Founder of The Bristol Bakehouse, Ali Walsh reveals how it all began…
My free-from life… Ali Walsh
I’ve always made cakes. When I was eight years old I made a heart-shaped cake and iced it in the tin, ready for Mothering Sunday. Sadly, I didn’t know about cake testing and the inside was raw. But you live and learn (to eat the outside of a cake!)
When I got older, I’d make really weird cakes, like armchairs and cat food tins. Mercifully, they didn’t actually contain inedibles (like sofa stuffing) and they got fantastic reactions from their recipients. When I did a snakes & ladders board for my grandfather’s 90th, someone suggested I start my own business. Of course, I just thought they were being nice, and I was far too young to know anything about doing business, so I brushed the idea aside.
Two years later, coeliac disease struck. To begin with, it was infrequent, but after a while the pain got worse and worse. I was always bloated and looked like I was five months pregnant – baggy clothes and hot water bottles were my best friends. I would have done anything to be healthy. I kept being given different diagnoses and would religiously follow new instructions to the letter. One of the first ideas was that it was a stomach ulcer so I cut out fat. No change. Then it was endometriosis. Then IBS.
It was the 1990s which meant there wasn’t the option of trawling the internet for help. Instead, I was completely reliant on doctors, and for a long time it seemed like they couldn’t be of benefit, and I was constantly in pain. All in all, it took three years, multiple trips to casualty and a needless hospital operation under general anaesthetic before a doctor finally diagnosed me (aka the start of something wonderful… my life back!).
“I was bloated and looked like I was five months pregnant. Baggy clothes and hot water bottles were my best friends…”
It wasn’t long before I was back to my old self. Except that my old self no longer existed.
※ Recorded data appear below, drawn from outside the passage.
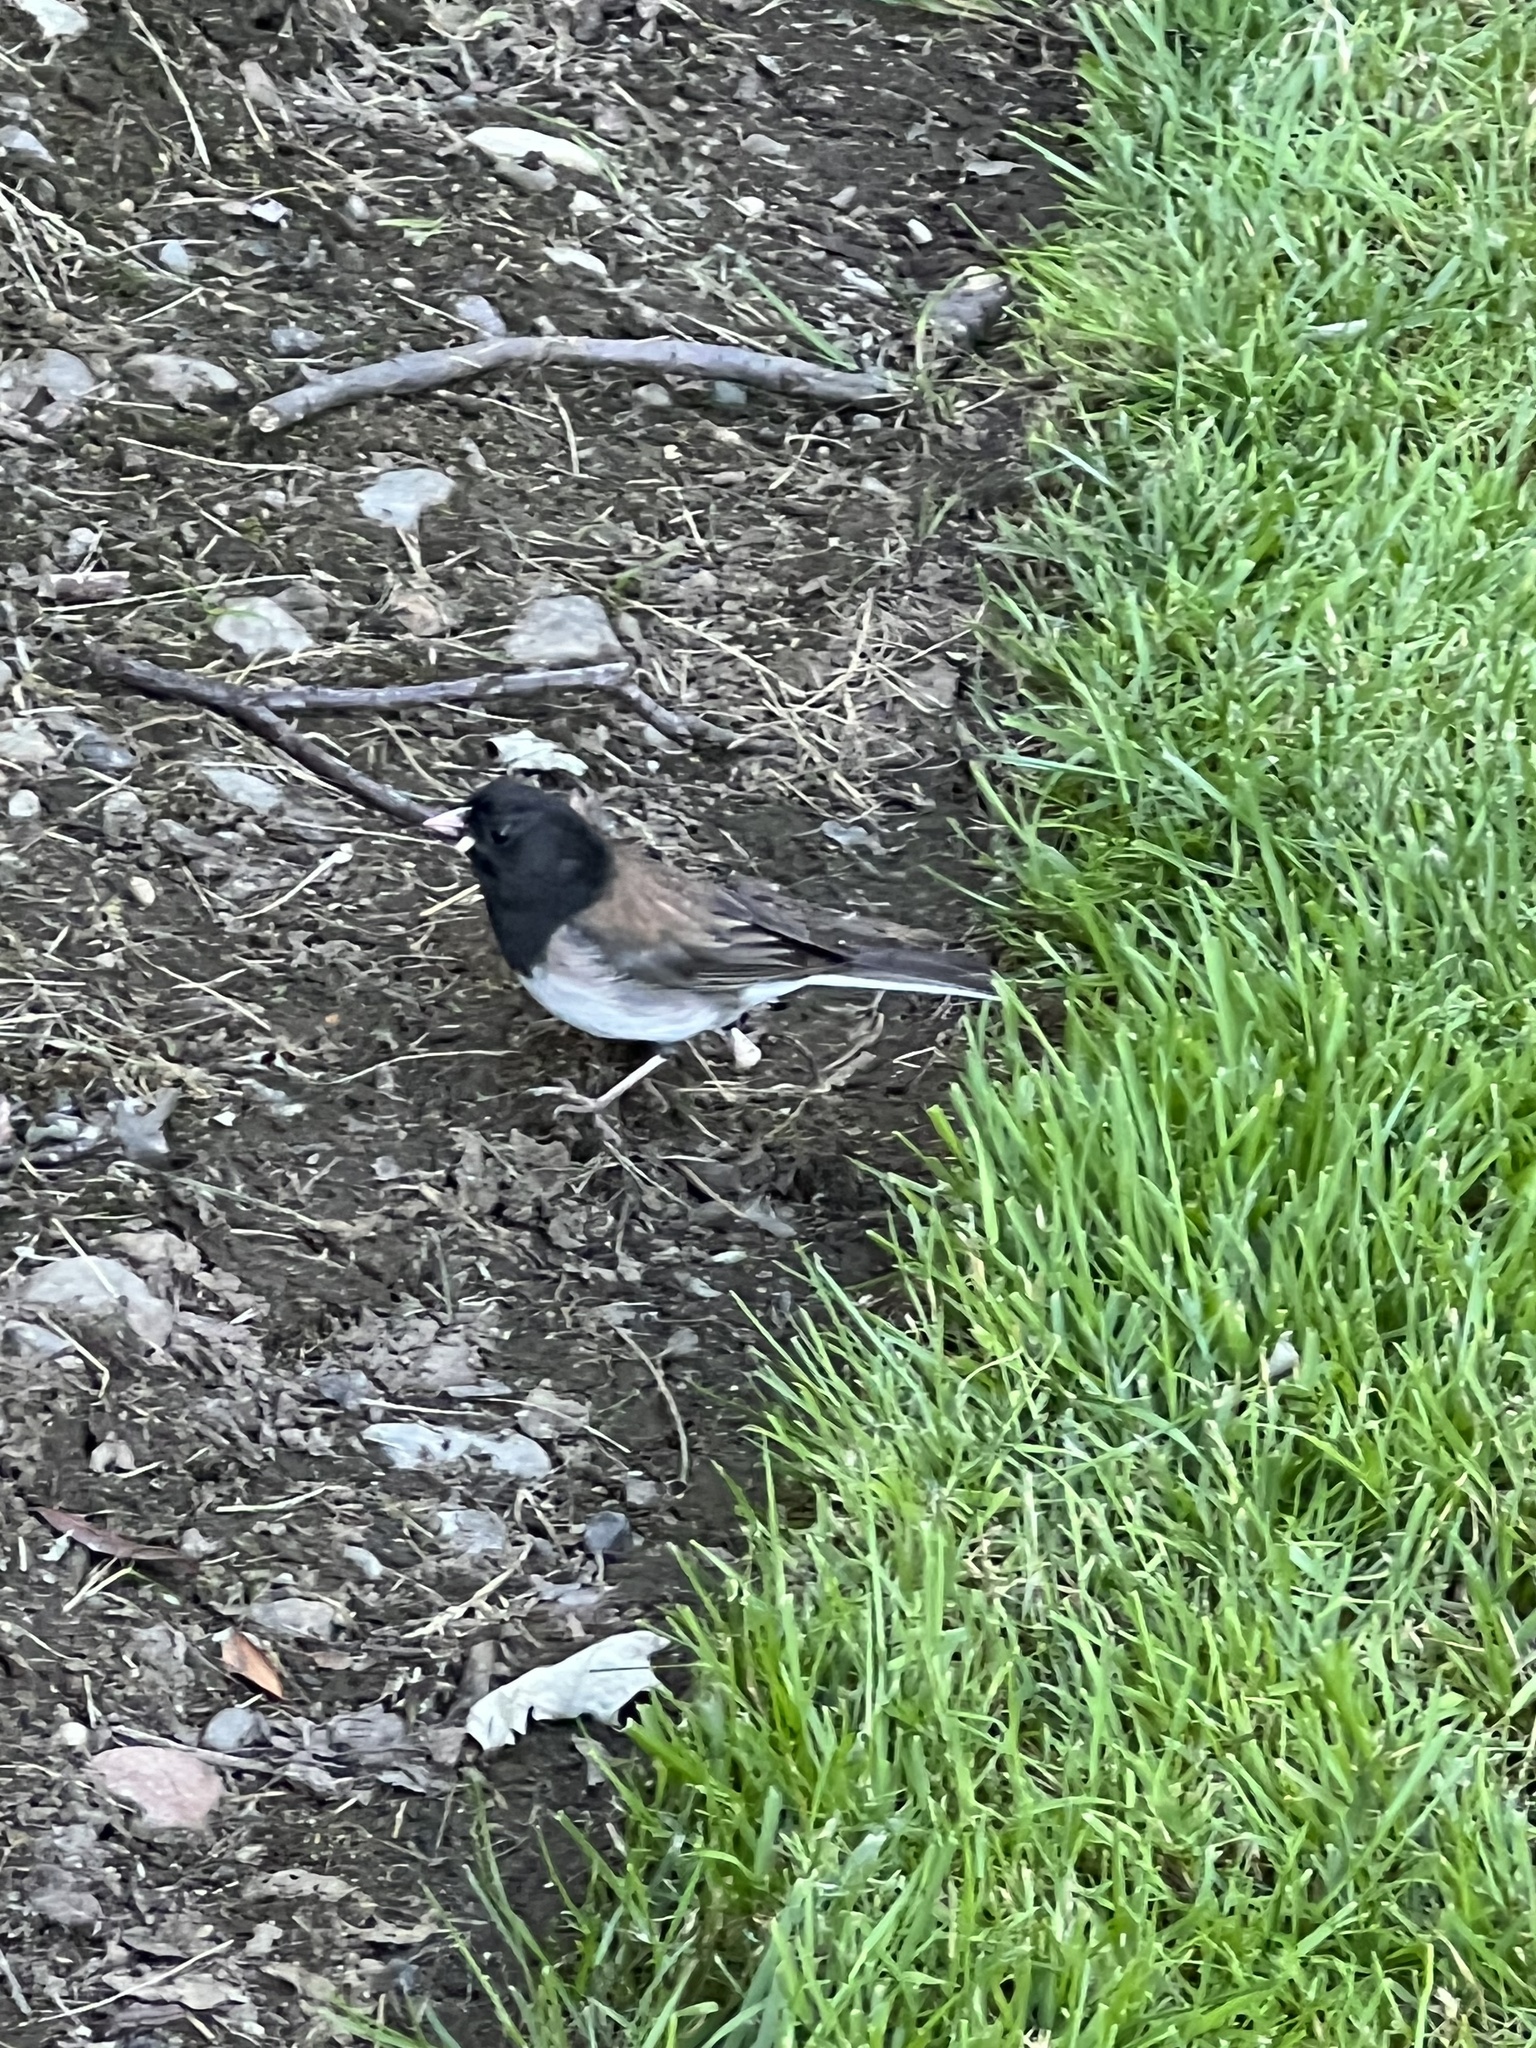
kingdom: Animalia
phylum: Chordata
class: Aves
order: Passeriformes
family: Passerellidae
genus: Junco
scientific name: Junco hyemalis
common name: Dark-eyed junco
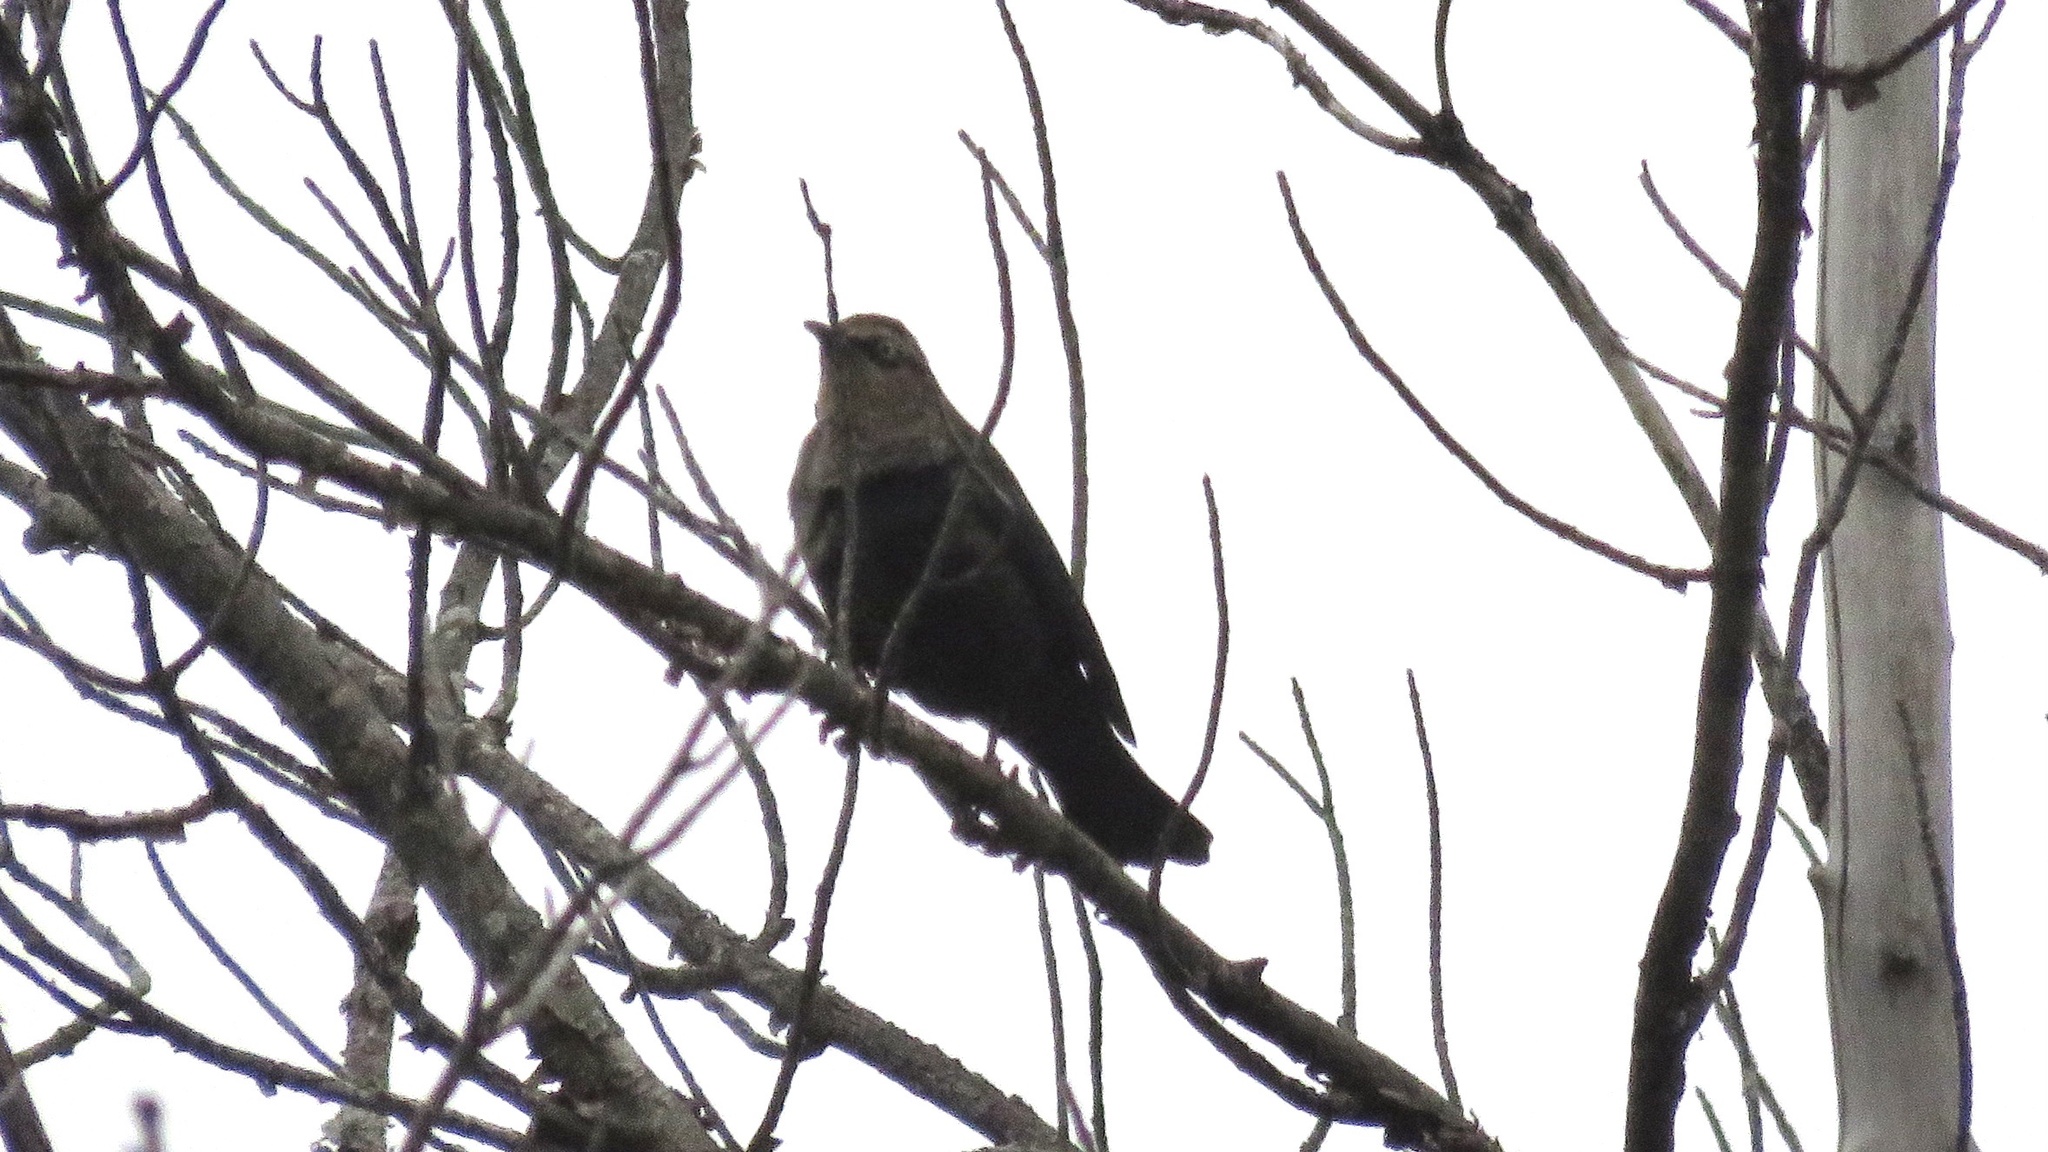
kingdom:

New self had a diet to deal with, and new self kept finding obstacles, like ‘what to eat at lunch’. New self ended up doing a lot of research, since no-one else seemed to know much (or if they did, they weren’t letting on).
But it wasn’t all tough. Before I knew it, I’d lost weight. Me! The one who was always on failed diets. And I was a size 10. The joy! Of course, once you’ve paraded your new figure around town once or twice, the sensible thing is to get back to cake, and boy, did I get back to cake. No, I didn’t become a tubster! I just learned how to make a decent cake again, and it took years.
In my defence, the gluten-free flours back then were awful. One brand was actually grey. It was no wonder cakes tasted, well, rubbish. And then demand for gluten-free grew and the flours got better and before I knew it, I was making my first wedding cake. Did anyone notice it was gluten-free? I don’t think so. Someone mentioned to me it was ‘rather boozy’, which was a slight understatement as I’d been feeding it week after week with an entire bottle of brandy.
It still took another 18 months for me to start the business, though. The Bristol Bakehouse was born because there wasn’t enough fresh delicious gluten-free cake around, and I knew I was the right person to rectify that. And when I started doing gluten-free, I realised there were lots of other free-from aspects to explore, too, and it wasn’t long before I’d perfected gluten-, wheat-, dairy- and egg-free cakes. That’s right: free-from pretty much everything, and all made in a gluten-free environment. Not only that, but the cakes are modern and some involve the most exquisite sugarcraft. There are days when I spend four hours making a peony. Sometimes people drive hundreds of miles to get a wedding cake. I mean, where else can you get a gluten-free, vegan, four-tiered cake which looks and tastes amazing?
We’re finalists in the Best Food & Drink Business Awards this year and I’m thrilled. My goal for The Bristol Bakehouse is to franchise it out so there are Bristol Bakehouses all over the UK. It’ll mean wherever you live you’ll be able to get a delicious fresh cake locally and know it’s safe for you to eat. So watch this space – amazing free-from cakes from The Bristol Bakehouse could be coming to a town near you!